• [Belge metni]:
· · ·
2000’li yıllarda yapılan elektrik üretim
özelleştirilmelerinde temel amaç; özelleştirilen tesislerin daha verimli bir
şekilde işletilerek işletme maliyetlerin düşürülmesi, arz güvenliği ve
kalitesinin sağlanması, özellikle dağıtım sektöründe çok fazla olan elektrik
kayıp-kaçaklarının önlenmesi, kişi başına tüketilen elektrik miktarının dünya
ortalaması ve gelişmiş ülkeler seviyesinde olmasının sağlanması, Kamu
işletmeciliğinden kaynaklanan aşırı istihdamın önlenebilmesi ve verimlilik
artışı ile sağlanan tüm faydaların tüketicilere yansıtılması olmuştur.
Yukarıda hedeflenen amaçlara ulaşılması için
özelleştirilmeler öncesi ve sonrası yoğun çalışmalar yapılmıştır. 2019 yılı
sonu itibariyle elektrik üretim Kurulu gücü 91.351 MW olmuştur. Maksimum günlük puantın 50.000 MW’lar civarında olduğu
günümüzde elektrik enerjisi arz güvenliğinin sağlandığı söylenebilir. Üretim
teknolojilerinin gelişmesi ile ülkemizdeki teçhizat maliyetlerinin de düştüğü
görülmektedir. Ancak elektrik üretim sektörü yanında dağıtım sektöründeki kayıp
kaçak oranlarının hala düşürülemediği, bunun yanı sıra ülkemiz elektrik birim
fiyatlarının Avrupa ülkeleri içerisinde iyi bir konumda olduğu görülmektedir. Arzulanan
seviyelere henüz ulaşılamamıştır. Ancak elektrik üretiminin arz ve
kalitesinin dünya ortalaması ve diğer ülkeler seviyesini yakalaması için hukuki
ve teknik çalışmalar devam etmektedir.
Giriş
2001 yılında Enerji Piyasası Düzenleme
Kurumu’nun kurulması ile enerji sektöründe serbest piyasaya geçiş yapılmıştır. Aynı
yıl yürürlüğe giren 4628 sayılı Elektrik
Piyasası Kanunu ile Türkiye Elektrik Piyasasının esasları belirlenmiştir.
Elektrik sektöründe, piyasanın oluşturulmasının en önemli adımlarından biri
olan özelleştirilmelere yönelik çalışmalarda önemli aşamalar kaydedilmiştir.
2000’li yıllarda EÜAŞ’a ait enerji üretim tesislerinin büyük bir bölümü ve TEDAŞ’a
ait dağıtım tesislerinin özelleştirilmesi ÖİB tarafından yapılmıştır.
· · ·
• [Görev 1]: Elektrik özelleştirmeleri metninde "2000’li yıllarda EÜAŞ’a" ifadesinden "ÖİB tarafından yapılmıştır." ifadesine kadar olan kısmı, "büyük bir bölümü" yerine "önemli bir kısmı" koyarak yeniden yazın.
• [Görev 2]: Elektrik üretimi özelleştirmelerini anlatan metni kaldığı yerden sürdürün.

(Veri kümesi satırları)
· · ·
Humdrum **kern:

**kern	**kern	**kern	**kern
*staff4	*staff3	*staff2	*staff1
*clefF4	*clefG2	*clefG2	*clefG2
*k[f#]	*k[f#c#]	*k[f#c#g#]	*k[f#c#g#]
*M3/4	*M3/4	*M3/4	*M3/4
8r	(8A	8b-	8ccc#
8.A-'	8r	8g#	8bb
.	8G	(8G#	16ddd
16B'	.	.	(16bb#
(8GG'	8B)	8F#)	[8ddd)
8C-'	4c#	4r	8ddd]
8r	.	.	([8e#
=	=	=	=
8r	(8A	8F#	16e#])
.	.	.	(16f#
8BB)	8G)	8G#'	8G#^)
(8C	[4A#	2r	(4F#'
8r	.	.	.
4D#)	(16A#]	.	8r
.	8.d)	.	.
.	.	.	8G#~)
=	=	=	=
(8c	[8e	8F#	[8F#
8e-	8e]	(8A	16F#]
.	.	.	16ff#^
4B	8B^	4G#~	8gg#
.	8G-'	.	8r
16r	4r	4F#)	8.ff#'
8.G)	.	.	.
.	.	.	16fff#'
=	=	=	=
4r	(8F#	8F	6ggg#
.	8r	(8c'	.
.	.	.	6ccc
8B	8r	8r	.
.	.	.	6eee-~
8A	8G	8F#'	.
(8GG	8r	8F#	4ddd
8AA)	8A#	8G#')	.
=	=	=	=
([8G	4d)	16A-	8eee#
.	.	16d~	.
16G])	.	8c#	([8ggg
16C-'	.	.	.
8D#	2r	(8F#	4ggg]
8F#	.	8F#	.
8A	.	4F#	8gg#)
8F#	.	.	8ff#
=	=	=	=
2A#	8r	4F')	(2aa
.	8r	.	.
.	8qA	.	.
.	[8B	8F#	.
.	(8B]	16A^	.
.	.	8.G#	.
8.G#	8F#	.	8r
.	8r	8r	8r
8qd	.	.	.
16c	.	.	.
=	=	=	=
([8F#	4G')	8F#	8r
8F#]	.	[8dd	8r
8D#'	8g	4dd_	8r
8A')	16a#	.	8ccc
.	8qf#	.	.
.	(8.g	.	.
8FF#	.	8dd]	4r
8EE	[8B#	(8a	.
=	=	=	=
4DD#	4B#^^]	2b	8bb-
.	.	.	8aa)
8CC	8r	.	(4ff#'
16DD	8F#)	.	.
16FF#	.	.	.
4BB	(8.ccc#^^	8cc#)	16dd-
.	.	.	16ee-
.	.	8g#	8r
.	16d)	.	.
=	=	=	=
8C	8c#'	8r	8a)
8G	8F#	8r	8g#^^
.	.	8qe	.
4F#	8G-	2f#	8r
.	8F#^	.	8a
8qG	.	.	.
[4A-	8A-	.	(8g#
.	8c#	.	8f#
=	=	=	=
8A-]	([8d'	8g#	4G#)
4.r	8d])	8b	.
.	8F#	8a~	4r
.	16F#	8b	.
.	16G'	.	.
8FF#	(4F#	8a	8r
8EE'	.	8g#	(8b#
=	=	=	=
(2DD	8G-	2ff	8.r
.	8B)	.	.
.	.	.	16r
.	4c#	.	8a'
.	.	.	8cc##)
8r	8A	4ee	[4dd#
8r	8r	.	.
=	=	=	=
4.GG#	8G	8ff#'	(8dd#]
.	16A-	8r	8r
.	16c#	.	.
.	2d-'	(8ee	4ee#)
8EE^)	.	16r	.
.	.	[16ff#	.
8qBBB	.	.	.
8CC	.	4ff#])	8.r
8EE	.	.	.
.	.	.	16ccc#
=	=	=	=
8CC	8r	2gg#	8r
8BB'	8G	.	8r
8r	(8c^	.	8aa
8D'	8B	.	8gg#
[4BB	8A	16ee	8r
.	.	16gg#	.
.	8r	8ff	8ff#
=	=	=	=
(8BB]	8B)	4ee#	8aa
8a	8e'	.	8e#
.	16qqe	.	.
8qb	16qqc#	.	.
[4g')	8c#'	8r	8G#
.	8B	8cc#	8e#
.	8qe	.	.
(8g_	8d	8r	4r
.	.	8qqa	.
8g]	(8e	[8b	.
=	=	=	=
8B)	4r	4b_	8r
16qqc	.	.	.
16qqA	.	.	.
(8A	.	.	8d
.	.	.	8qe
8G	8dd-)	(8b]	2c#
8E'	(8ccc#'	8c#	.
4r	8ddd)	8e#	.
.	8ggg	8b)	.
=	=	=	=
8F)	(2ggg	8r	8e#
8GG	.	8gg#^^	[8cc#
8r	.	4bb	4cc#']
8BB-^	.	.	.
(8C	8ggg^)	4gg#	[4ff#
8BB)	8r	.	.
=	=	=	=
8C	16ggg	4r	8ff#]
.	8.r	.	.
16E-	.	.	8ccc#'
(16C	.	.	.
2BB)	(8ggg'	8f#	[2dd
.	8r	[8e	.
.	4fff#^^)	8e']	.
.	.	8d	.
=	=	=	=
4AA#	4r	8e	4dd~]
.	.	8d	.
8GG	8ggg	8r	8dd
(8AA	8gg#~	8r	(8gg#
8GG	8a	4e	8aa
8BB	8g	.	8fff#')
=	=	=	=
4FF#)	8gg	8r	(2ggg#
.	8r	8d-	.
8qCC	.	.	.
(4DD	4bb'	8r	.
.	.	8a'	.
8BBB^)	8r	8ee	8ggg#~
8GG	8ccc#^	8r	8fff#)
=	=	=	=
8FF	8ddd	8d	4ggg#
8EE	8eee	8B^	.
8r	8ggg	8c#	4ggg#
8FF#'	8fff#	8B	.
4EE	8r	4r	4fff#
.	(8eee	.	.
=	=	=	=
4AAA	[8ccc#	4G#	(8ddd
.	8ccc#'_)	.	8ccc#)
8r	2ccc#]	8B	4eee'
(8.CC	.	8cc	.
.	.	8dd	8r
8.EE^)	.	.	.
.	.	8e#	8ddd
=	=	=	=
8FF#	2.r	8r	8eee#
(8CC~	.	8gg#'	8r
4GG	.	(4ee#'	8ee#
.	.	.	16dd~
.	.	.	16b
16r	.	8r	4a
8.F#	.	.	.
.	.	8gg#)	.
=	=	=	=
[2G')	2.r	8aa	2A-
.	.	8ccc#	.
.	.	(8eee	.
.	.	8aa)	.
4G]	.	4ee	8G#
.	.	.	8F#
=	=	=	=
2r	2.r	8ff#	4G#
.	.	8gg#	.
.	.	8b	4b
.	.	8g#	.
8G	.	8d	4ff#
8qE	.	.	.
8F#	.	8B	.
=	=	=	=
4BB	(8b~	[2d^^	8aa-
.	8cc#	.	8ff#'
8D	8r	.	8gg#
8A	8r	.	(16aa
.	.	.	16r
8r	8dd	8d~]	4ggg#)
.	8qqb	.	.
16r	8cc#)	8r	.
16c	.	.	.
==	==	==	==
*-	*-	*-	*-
· · ·
• [Alıştırma sonucu 1]:
2000’li yıllarda EÜAŞ’a ait enerji üretim tesislerinin önemli bir kısmı ve TEDAŞ’a
ait dağıtım tesislerinin özelleştirilmesi ÖİB tarafından yapılmıştır.

• [Alıştırma sonucu 2]:
21 adet elektrik dağıtım bölgesinden TEDAŞ’a
ait olan 20 adeti özelleştirilmiştir. EÜAŞ’a ait üretim tesisleri için ilk
özelleştirme çalışmalarına 2006 yılında başlanmıştır. Özelleştirme Yüksek
Kurulu’nun (ÖYK) 27.12.2006 tarihli kararı ile EÜAŞ’a bağlı; Tercan, Kuzgun,
Mercan, İkizdere, Çıldır, Ataköy ve Beyköy hidroelektrik santralleri ile Engil
Gaz Türbinleri Santrali ve Denizli Jeotermal Santralinin özelleştirme kapsam ve
programına alınmasına karar verilmiştir. Söz konusu santraller; sermayesinin
tamamı Özelleştirme İdaresi Başkanlığı’na ait Ankara Doğal Elektrik Üretim ve
Ticaret A.Ş. bünyesine alınmış ve 141 MW toplam kapasiteye sahip 9 santral
olarak özelleştirilmesi 2008 yılında tamamlanmıştır.
ÖYK’nın 19.10.2009 tarihli kararıyla 56
akarsu santrali özelleştirme programına alınarak, “İşletme Hakkının Verilmesi”
yöntemi ile özelleştirilmesine karar verilmiştir. 2010 yılında
yapılan ihaleler sonucunda daha önce devir işlemleri
gerçekleştirilemeyen akarsu santralleri ile özelleştirme kapsam ve programa
alınan Kısık, Berdan ve Hasanlar HES’ler için ÖİB tarafından 10 grup halinde
13.07.2012 tarihinde ihaleye çıkılmıştır.
Daha sonra 2012-2015 yılları arasında
Kangal, Tunçbilek, Hamitabat, Yatağan, Kemerköy, Yeniköy, Çatalağzı, Orhaneli
ve Soma B termik santrallerinin %100 oranındaki hissesinin satış yöntemi ile
özelleştirilmesi gerçekleştirilmiştir. 2019 yılına kadar özelleştirilmesi
sonuçlanan hidroelektrik santralleri ile birlikte bugüne kadar toplam 7169,4 MW
üretim santralinin özelleştirilmesi tamamlanmıştır. Halen özelleştirme kapsam
ve programında olan ve ihale hazırlık çalışmaları devam eden toplam 624,6 MW
kapasitesindeki hidroelektrik santrallerinin özelleştirme çalışmaları devam
etmektedir [1].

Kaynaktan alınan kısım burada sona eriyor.